One of my peeves is when primary reading schemes penalise children for wanting to plough through a dozen books in the same series; the teachers would rather they read a picnic of different genres, but what children crave is lengthy immersion in a particular world and set of characters. Turns out that what children crave is often what’s good for them (except sugar, of course).
I agree with Mat & that is what the ‘class book’ was for. I’m sure it has to do with the need for concentration as well as effort. Snippets (like the Readers digest) should just whet the appetite. I wonder if there would be any difference in the type of newspaper? Reading tabloids certainly doesn’t take the effort of say the Times.
This is fascinating, especially in light of the research showing the importance of background knowledge to reading comprehension. The logical conclusion from that research would be that students who read a lot of informational text would do better on standardized reading tests because they’ve had the opportunity to acquire more general knowledge of the world and the vocabulary that goes with it. I wonder if there’s something about the emotional engagement that comes with reading fiction (especially novels) that enables readers to absorb more concepts and vocabulary. There’s another intriguing study showing that struggling readers who listened to their teachers reading novels aloud made 16 months of progress in only 12 weeks, as measured by standardized reading tests. More on that here: https://www.forbes.com/sites/nataliewexler/2019/07/28/the-power-of-just-reading-a-good-novel/#20b7c3ab64aa
Query a lacuna in your research: those who read religious texts (and hymns, etc).
Take me seriously: they require faith.
Fiction requires willing suspension of disbelief.
There is a similar (albeit different) theme in both.
And it stretches into learning about Calculus and trigonometry and physics and more.
Not seeing the whole picture; yet being willing to have sufficient faith to stick with “the story”.
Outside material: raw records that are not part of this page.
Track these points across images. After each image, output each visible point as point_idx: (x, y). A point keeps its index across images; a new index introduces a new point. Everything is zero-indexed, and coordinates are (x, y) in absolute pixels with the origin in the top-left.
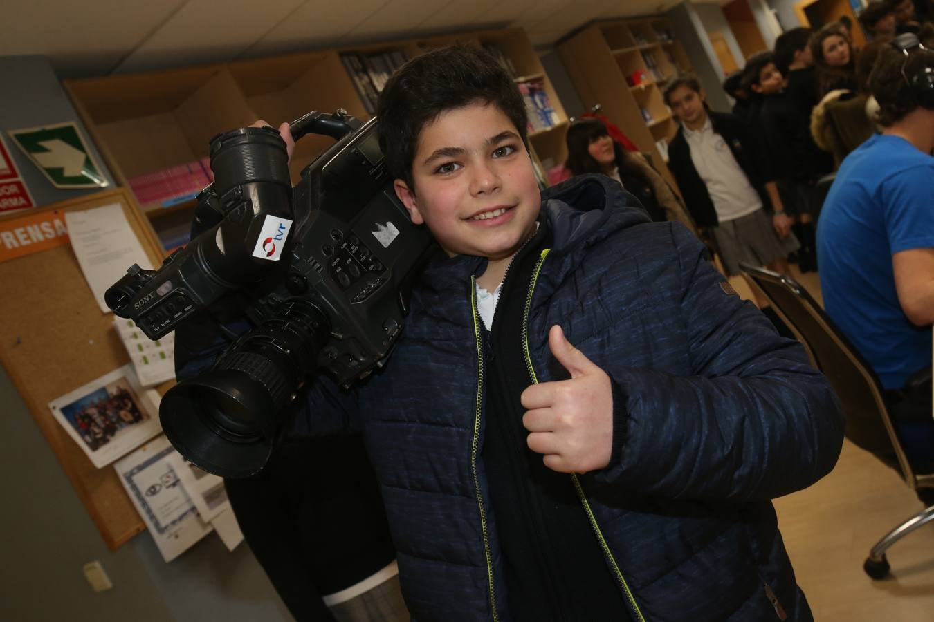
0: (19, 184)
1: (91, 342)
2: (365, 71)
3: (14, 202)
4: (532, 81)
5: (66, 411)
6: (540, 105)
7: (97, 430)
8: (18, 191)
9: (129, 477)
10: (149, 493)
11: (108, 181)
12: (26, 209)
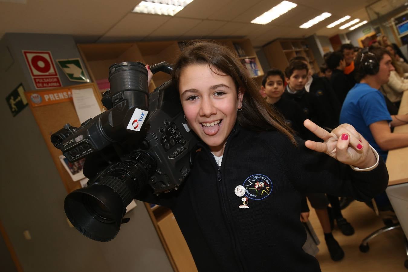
0: (57, 78)
3: (55, 84)
4: (251, 59)
5: (65, 159)
6: (254, 68)
8: (57, 81)
9: (85, 186)
11: (89, 80)
12: (59, 87)
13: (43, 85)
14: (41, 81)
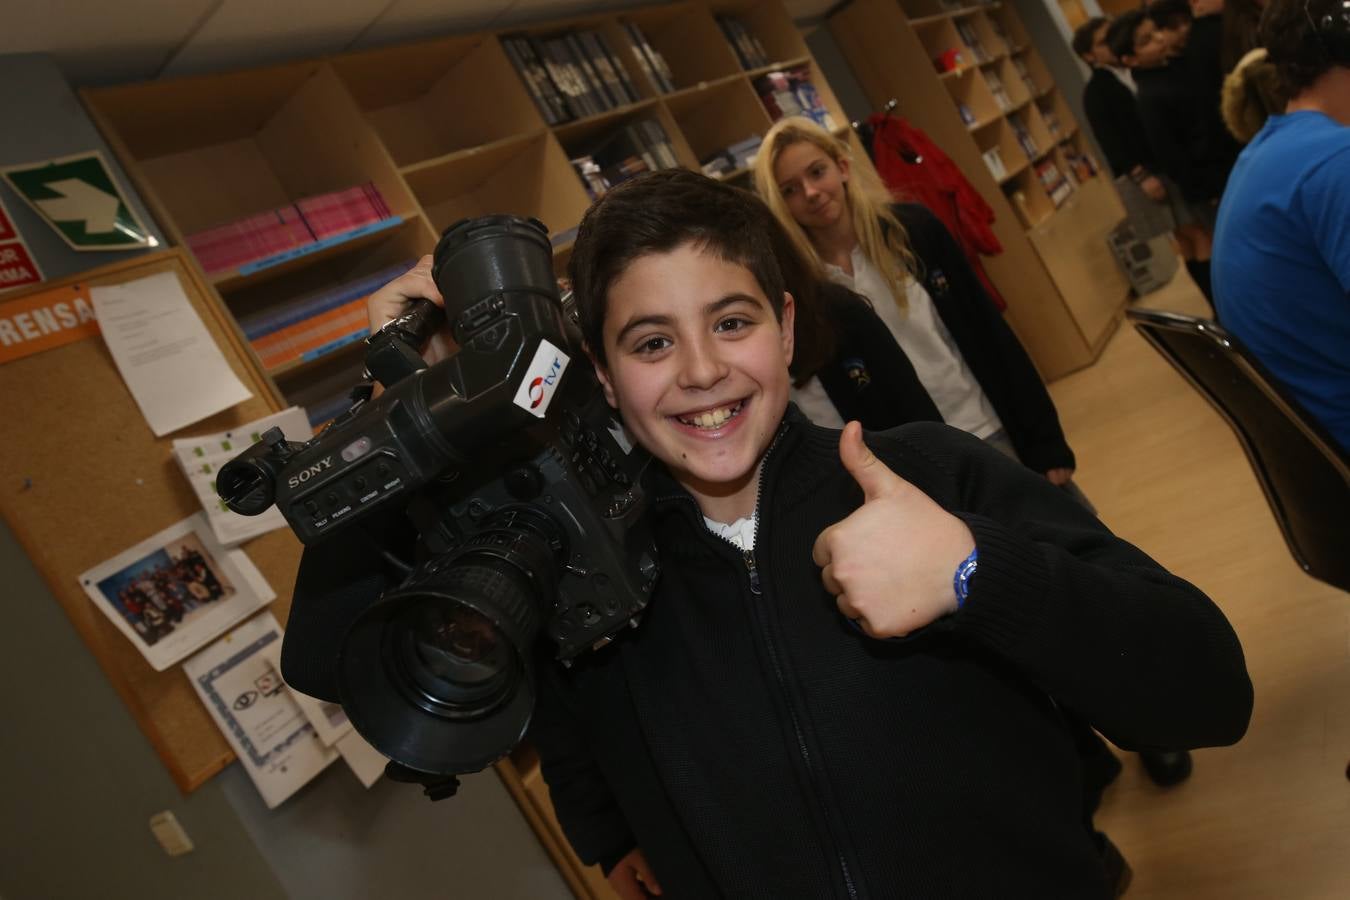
0: (17, 248)
1: (140, 481)
2: (541, 63)
3: (12, 275)
4: (792, 69)
5: (105, 586)
6: (807, 105)
7: (154, 614)
8: (16, 259)
9: (207, 683)
10: (239, 706)
11: (157, 238)
12: (30, 285)
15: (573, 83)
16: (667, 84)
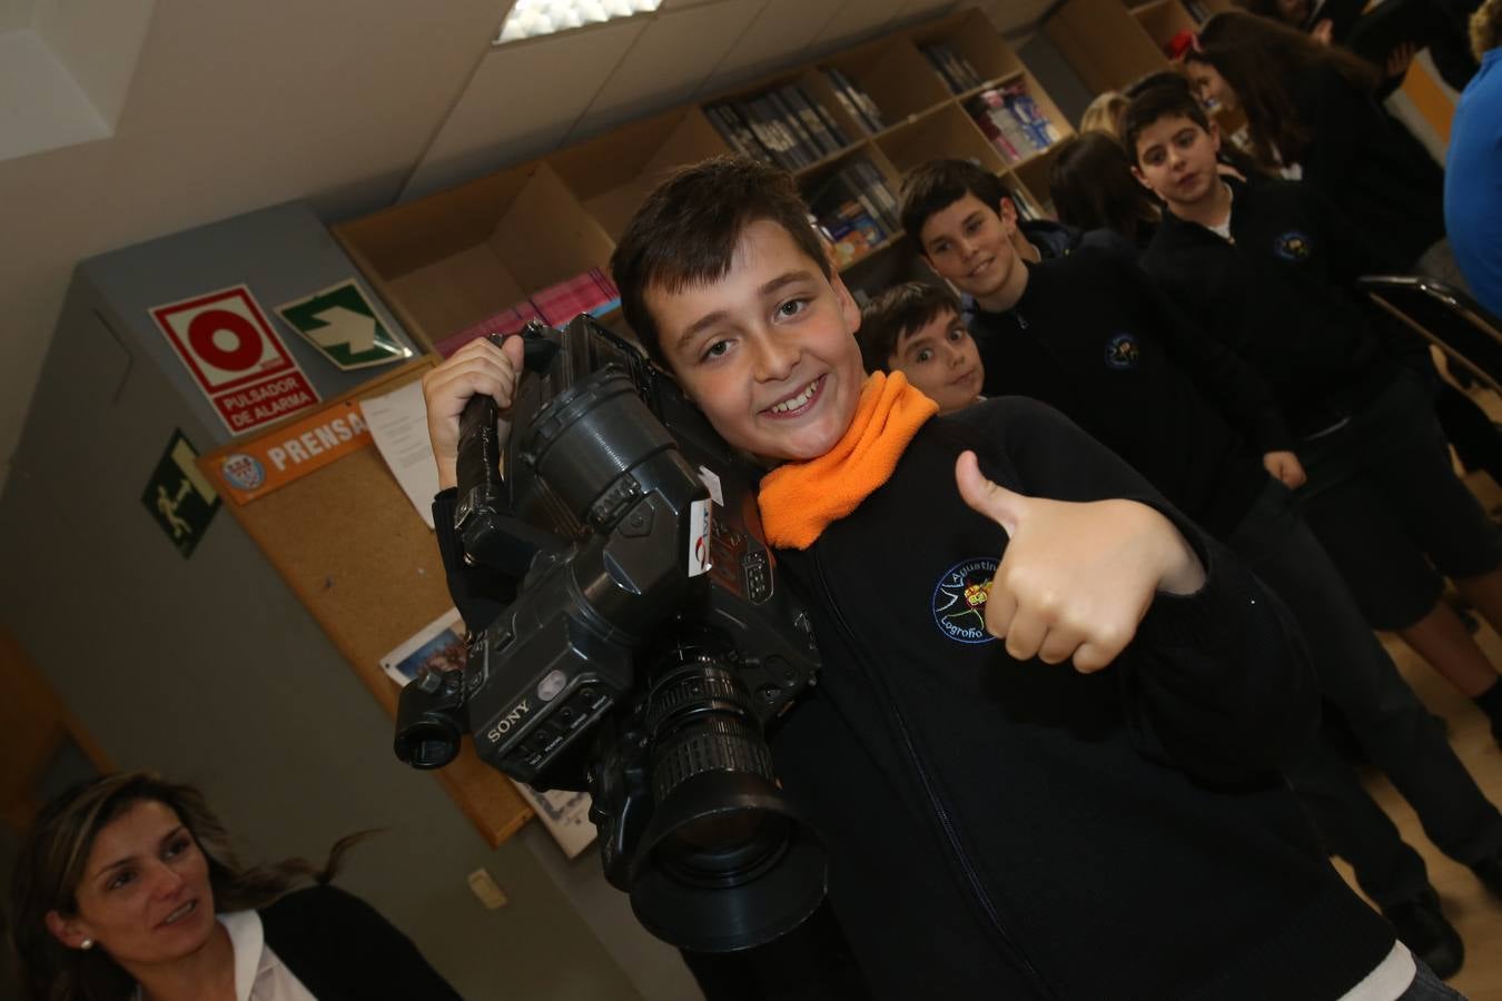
0: (296, 376)
2: (745, 124)
3: (295, 400)
4: (1006, 85)
6: (1026, 119)
8: (297, 386)
11: (410, 348)
12: (310, 407)
13: (253, 415)
14: (243, 401)
15: (780, 139)
16: (877, 123)
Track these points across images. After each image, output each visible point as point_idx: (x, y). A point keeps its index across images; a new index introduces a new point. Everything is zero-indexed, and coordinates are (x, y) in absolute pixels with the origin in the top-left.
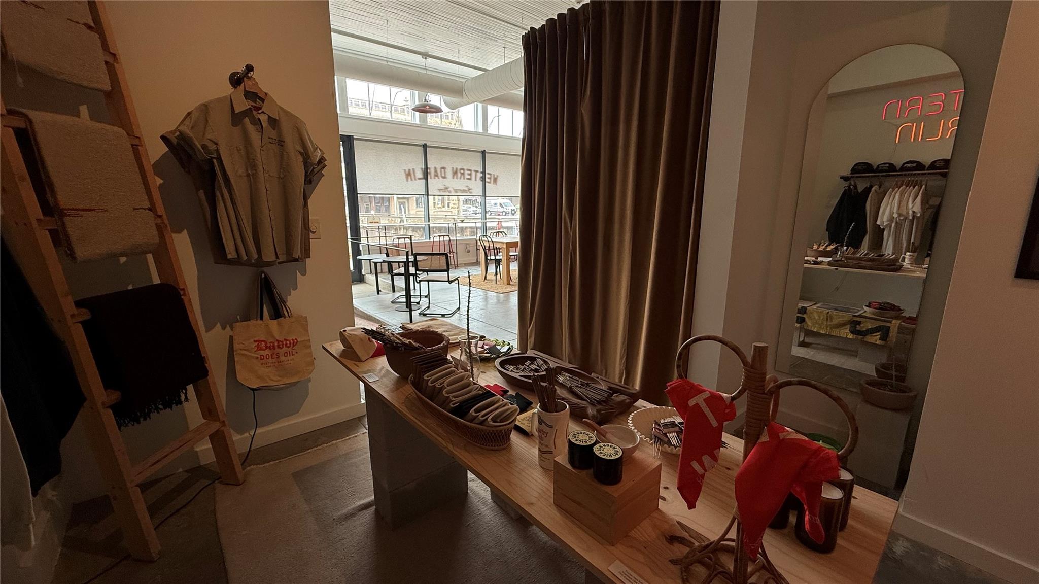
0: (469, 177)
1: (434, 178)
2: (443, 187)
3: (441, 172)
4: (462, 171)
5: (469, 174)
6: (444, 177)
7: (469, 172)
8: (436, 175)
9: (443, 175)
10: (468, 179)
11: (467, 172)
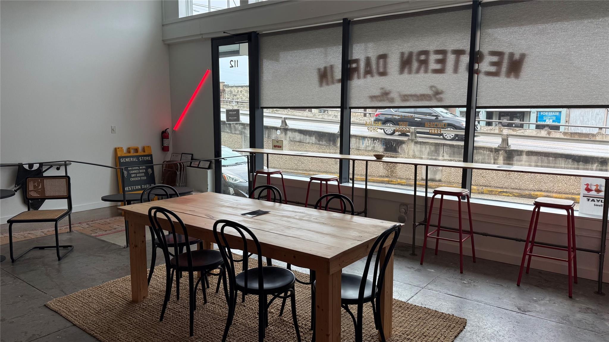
0: (438, 66)
1: (365, 77)
2: (377, 93)
3: (378, 64)
4: (423, 57)
5: (438, 61)
6: (383, 74)
7: (440, 57)
8: (368, 72)
9: (381, 70)
10: (436, 71)
11: (433, 57)
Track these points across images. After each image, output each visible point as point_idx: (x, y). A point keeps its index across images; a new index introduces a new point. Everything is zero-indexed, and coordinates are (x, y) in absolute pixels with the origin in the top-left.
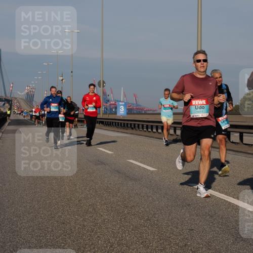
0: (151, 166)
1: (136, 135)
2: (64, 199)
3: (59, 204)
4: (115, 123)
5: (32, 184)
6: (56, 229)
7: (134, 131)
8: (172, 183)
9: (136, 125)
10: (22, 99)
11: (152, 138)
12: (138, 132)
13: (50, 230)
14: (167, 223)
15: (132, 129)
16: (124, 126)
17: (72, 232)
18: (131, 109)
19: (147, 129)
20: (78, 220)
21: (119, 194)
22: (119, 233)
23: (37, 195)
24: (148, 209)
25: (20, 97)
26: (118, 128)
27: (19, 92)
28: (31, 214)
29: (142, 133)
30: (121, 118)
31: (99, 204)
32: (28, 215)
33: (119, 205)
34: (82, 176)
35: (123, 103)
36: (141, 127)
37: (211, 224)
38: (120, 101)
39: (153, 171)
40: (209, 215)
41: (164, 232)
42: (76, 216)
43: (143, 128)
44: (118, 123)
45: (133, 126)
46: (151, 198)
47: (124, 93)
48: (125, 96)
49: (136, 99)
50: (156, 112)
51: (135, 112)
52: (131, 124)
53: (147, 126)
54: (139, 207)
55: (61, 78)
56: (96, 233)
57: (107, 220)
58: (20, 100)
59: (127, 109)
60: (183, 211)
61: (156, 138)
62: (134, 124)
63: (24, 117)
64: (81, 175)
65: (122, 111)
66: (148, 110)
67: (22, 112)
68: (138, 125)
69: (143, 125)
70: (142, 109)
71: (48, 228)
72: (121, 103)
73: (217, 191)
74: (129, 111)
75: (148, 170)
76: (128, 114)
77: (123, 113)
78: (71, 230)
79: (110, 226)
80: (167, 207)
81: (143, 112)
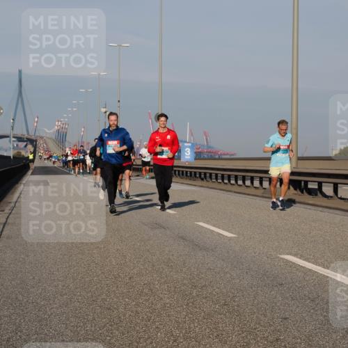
0: (228, 231)
1: (208, 187)
2: (109, 275)
3: (103, 282)
4: (179, 171)
5: (65, 255)
6: (99, 317)
7: (204, 183)
8: (257, 254)
9: (208, 175)
10: (51, 138)
11: (229, 193)
12: (210, 184)
15: (202, 179)
16: (191, 175)
17: (120, 321)
18: (200, 152)
19: (223, 180)
21: (184, 270)
22: (185, 322)
23: (72, 270)
24: (225, 291)
25: (48, 136)
26: (183, 178)
27: (45, 129)
28: (65, 296)
29: (216, 185)
30: (187, 165)
32: (59, 297)
33: (185, 284)
34: (134, 245)
35: (190, 144)
36: (214, 177)
37: (312, 311)
38: (186, 142)
39: (231, 237)
40: (309, 298)
41: (248, 321)
43: (217, 179)
44: (183, 171)
45: (203, 176)
46: (228, 276)
47: (191, 131)
48: (192, 134)
49: (207, 139)
50: (234, 157)
51: (206, 156)
52: (200, 173)
53: (223, 176)
54: (213, 287)
55: (104, 110)
56: (154, 322)
57: (168, 305)
58: (48, 141)
59: (196, 153)
60: (273, 292)
61: (235, 192)
62: (205, 174)
63: (54, 162)
64: (133, 243)
65: (187, 156)
66: (224, 154)
67: (51, 156)
68: (211, 174)
69: (216, 175)
70: (216, 153)
71: (87, 315)
72: (186, 144)
73: (319, 265)
74: (198, 155)
75: (224, 236)
76: (196, 159)
77: (189, 157)
78: (120, 318)
79: (173, 313)
80: (252, 288)
81: (217, 157)
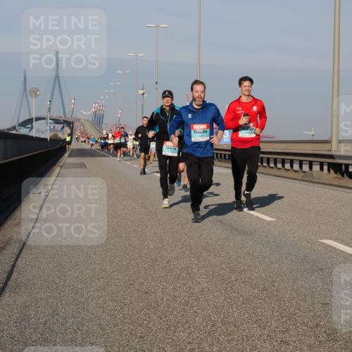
0: (267, 215)
2: (147, 259)
3: (140, 266)
4: (217, 154)
6: (136, 301)
8: (297, 238)
10: (88, 121)
11: (268, 176)
13: (128, 302)
14: (291, 294)
17: (158, 305)
19: (262, 163)
20: (166, 288)
21: (223, 254)
22: (223, 307)
23: (110, 254)
24: (263, 275)
25: (85, 118)
26: (220, 161)
27: (82, 111)
28: (102, 280)
30: (225, 147)
31: (194, 266)
32: (96, 281)
33: (223, 268)
34: (172, 228)
39: (270, 221)
41: (287, 306)
42: (164, 284)
44: (221, 154)
46: (267, 260)
50: (273, 139)
53: (262, 159)
54: (251, 271)
55: (141, 92)
56: (192, 307)
60: (313, 277)
63: (91, 145)
64: (171, 226)
65: (226, 138)
71: (125, 299)
75: (263, 220)
77: (227, 140)
78: (158, 302)
79: (211, 297)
I mean, how much disbelief needs to be suspended to handle the idea of an unobservable unverifiable “nothing” existing before the Big Bang because “time did not exist” then?
Indeed, how much faith is required to believe the varying theories that support the creation of the Nascar Lines, the Pyramids, Stonehenge and more? The documentary and other evidence is limited; the dates dubious…
Perhaps there is, then, something in faith as well as in reading War and Peace?